La socialdemocrazia ha seguito le logiche della destra nazionalista e xenofoba”: ha prevalso il concetto di “sicurezza nazionale” su quello di “accoglienza umanitaria”.

In altre parole, ha prevalso una idea di “ordine” su una idea di “umanità”.

Ed ha segnalato come in verità non esista un vero “allarme” per il nostro Paese: “qualcuno si è forse accorto, a livello di pericolosità, dei 160mila profughi provenienti dall’Ucraina in Italia nell’ultimo anno?! No”, perché – in questo caso – ha prevalso l’umanità e non una difesa oltranzista delle frontiere…

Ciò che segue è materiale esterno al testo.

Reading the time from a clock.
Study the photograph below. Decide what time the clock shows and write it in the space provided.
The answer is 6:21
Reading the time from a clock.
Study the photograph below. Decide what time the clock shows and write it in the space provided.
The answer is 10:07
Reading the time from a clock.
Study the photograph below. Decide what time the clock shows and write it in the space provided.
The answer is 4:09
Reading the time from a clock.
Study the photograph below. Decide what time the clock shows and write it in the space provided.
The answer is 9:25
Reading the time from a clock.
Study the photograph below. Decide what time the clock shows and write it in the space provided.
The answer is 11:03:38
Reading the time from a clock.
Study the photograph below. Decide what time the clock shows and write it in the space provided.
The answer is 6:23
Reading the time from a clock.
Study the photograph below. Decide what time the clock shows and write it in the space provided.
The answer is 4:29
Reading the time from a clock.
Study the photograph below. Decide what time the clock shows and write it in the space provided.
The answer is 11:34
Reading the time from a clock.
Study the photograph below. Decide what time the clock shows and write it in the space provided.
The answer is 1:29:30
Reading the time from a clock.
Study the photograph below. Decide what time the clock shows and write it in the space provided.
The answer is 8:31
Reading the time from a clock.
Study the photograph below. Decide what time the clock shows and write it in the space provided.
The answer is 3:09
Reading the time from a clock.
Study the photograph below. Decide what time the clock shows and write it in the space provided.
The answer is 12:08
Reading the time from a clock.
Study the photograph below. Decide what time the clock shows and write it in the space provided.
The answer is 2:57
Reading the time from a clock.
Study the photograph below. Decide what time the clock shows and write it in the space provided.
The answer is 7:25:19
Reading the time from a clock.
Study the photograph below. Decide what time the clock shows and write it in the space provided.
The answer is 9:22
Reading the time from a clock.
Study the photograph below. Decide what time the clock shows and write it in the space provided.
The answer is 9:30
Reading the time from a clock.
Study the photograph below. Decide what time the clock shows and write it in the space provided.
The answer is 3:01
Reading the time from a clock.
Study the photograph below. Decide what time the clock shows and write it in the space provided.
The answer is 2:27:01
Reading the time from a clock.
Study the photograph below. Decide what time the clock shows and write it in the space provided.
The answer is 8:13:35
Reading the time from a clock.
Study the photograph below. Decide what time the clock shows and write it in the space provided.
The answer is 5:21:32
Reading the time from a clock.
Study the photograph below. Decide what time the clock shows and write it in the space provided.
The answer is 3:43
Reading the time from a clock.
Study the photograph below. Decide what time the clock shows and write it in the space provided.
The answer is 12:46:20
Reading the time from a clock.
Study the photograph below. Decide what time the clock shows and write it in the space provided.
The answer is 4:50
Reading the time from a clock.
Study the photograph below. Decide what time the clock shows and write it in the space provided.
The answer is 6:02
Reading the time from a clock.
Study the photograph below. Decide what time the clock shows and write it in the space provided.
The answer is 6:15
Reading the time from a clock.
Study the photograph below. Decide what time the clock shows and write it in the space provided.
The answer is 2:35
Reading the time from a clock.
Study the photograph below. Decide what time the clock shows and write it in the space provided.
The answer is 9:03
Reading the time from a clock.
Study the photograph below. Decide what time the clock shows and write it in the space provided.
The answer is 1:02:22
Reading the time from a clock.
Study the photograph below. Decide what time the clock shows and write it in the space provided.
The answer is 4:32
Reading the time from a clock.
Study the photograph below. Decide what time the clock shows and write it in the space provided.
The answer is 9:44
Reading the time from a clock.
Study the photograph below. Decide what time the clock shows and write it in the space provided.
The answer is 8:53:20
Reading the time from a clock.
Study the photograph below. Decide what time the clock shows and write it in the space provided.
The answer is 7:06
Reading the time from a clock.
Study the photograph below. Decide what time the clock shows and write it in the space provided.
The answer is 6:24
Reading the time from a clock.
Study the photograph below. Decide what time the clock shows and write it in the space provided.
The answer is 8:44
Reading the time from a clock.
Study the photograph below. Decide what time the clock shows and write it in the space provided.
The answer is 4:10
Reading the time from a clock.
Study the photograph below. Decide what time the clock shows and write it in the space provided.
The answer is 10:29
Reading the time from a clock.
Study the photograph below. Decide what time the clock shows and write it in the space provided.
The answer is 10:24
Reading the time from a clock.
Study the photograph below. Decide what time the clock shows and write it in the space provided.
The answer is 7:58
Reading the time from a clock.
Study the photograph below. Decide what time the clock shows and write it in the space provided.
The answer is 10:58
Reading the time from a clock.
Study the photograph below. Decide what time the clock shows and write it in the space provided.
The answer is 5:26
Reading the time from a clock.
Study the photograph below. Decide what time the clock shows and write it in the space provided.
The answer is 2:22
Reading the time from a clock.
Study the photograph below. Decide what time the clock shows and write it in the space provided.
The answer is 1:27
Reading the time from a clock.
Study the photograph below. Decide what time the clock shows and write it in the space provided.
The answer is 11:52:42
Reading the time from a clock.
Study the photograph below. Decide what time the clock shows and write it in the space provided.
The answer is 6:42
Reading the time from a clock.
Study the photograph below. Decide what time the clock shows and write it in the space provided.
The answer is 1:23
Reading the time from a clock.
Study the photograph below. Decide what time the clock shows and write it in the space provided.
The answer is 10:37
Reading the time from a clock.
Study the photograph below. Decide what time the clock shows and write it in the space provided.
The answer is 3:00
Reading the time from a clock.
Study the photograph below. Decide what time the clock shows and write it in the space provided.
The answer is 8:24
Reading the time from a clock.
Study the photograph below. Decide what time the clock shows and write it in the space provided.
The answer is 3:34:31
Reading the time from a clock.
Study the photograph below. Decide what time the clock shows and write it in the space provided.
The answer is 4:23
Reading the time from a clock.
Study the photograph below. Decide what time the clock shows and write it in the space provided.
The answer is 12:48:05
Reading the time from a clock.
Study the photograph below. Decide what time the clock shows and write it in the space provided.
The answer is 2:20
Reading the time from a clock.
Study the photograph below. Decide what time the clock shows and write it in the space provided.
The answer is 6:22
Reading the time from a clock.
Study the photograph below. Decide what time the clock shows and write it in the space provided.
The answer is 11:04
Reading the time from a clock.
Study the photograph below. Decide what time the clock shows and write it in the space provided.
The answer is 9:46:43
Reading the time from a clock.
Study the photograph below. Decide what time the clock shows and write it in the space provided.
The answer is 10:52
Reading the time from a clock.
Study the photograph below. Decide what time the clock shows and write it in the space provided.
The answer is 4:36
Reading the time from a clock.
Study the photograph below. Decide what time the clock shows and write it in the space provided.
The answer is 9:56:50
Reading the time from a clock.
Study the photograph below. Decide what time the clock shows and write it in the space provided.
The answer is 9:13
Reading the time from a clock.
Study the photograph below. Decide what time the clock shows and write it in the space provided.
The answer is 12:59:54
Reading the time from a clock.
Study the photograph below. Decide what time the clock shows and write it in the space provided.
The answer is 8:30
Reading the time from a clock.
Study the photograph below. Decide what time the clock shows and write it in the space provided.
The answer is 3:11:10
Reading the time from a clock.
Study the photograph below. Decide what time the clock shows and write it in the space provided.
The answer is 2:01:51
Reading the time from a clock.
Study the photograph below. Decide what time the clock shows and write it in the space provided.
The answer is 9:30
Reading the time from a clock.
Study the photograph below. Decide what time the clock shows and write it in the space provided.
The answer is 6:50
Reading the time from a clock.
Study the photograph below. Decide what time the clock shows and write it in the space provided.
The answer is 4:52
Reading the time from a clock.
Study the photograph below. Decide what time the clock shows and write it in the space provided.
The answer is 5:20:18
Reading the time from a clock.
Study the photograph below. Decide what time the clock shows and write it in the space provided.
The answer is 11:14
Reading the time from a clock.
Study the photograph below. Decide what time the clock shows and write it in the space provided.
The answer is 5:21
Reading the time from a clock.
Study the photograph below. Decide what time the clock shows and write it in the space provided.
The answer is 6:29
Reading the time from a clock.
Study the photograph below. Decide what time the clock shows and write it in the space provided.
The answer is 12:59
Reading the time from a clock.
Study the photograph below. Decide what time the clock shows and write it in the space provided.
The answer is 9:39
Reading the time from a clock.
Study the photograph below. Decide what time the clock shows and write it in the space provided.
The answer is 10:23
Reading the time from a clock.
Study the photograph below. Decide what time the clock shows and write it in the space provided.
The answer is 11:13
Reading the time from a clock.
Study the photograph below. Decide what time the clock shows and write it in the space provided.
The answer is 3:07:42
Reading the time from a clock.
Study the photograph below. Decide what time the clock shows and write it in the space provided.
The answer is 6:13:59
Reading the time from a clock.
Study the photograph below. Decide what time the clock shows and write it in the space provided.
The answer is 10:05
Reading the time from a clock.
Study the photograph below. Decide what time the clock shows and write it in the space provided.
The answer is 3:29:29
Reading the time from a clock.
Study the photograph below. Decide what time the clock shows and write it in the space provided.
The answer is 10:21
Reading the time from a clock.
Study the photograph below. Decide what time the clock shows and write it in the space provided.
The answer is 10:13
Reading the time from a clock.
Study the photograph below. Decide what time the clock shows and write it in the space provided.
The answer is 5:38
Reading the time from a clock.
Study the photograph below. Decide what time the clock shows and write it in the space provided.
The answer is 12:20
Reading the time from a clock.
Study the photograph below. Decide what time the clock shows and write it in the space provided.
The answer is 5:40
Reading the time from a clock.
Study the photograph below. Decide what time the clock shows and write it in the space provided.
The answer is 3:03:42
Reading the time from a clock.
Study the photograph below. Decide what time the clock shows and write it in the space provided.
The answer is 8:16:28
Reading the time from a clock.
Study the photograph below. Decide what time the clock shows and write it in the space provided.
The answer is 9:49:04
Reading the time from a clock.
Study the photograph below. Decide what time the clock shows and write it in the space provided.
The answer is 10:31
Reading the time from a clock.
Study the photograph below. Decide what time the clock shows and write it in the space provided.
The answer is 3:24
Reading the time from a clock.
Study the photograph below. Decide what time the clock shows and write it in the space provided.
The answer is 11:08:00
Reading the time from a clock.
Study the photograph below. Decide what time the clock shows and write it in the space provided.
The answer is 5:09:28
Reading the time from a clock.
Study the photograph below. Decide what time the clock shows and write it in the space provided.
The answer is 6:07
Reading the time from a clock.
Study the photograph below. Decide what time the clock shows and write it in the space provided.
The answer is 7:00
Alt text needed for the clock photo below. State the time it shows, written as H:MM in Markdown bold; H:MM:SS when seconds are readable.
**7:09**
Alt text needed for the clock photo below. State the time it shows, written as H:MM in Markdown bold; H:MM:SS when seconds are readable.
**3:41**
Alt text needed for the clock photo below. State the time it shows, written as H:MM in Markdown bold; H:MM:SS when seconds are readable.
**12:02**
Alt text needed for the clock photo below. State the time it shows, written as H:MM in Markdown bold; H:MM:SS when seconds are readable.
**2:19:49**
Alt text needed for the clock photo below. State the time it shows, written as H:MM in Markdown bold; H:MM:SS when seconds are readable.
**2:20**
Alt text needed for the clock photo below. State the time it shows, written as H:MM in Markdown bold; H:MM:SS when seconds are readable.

Nicolosi ha ricordato come il budget del programma Frontex (denominazione informale nata dalla contrazione di “Frontières extérieures”) ovvero dell’Agenzia Europea della Guardia di Frontiera e Costiera, sia passato nell’arco di pochi anni da 143 milioni di euro l’anno (per il 2015) a 5 volte tanto, ovvero 754 milioni di euro (per il 2022)… Sono anche questi gli effetti delle politiche di “militarizzazione delle frontiere” e di “criminalizzazione” dei migranti.

La giornalista Eleonora Camilli ha ribadito più volte (evocando tesi dello stesso Papa Francesco) “ricordiamoci sempre che i migranti sono persone, non numeri”.

Inevitabile, durante la presentazione di “Formiche”, il riferimento – molto pacato e tutt’altro che polemico – ai drammatici accadimenti dell’“ultimo sbarco” ovvero Cutro, anche alla luce del ritrovamento, proprio ieri, della settantunesima vittima, una creatura di 3 anni… Non è stato citato il Ministro dell’Interno Matteo Piantedosi, ma l’opera di Nicolosi dimostra – con i fatti, con una rappresentazione visiva onesta e oggettiva della realtà – quanto sia assurdo sostenere che i migranti che salgono sui barconi siano degli irresponsabili che debbono restare nelle loro disperate terre…

Da notare – sia consentita l’annotazione antropologica – come la platea del Cinema Nuovo Aquila si caratterizzasse ieri sera, a livello di look prevalente, per giovane età degli spettatori e per un abbigliamento tipico dei “centri sociali” (“questi son tutti comunisti e anarchici”, avrebbe sentenziato un Salvini). Ma il film di Nicolosi può colpire al cuore, ben oltre l’audience potenziale di coloro che hanno già deciso “da che parte stare”…

Ci auguriamo che Rai voglia acquistare i diritti dell’opera e trasmetterla in prima serata: sarebbe sicuramente “servizio pubblico”.

Un estratto da “Furore” di Robert Steinbeck: “(…) E le imprese e le banche stavano scavandosi la fossa con le loro stesse mani, ma non se ne rendevano conto. I campi erano fecondi, e i contadini vagavano affamati sulle strade. I granai erano pieni, e i figli dei poveri crescevano rachitici, con il corpo cosparso di pustole di pellagra. Le grosse imprese non capivano che il confine tra fame e rabbia è un confine sottile. E i soldi che potevano servire per le paghe servivano per fucili e gas, per spie e liste nere, per addestrare e reprimere. Sulle grandi arterie gli uomini sciamavano come formiche, in cerca di lavoro, in cerca di cibo. E la rabbia cominciò a fermentare (…)” (edito da Bompiani Rcs Libri)

(*) Angelo Zaccone Teodosi è Presidente dell’Istituto italiano per l’Industria Culturale (www.isicult.it) e curatore della rubrica IsICult “ilprincipenudo” per “Key4biz.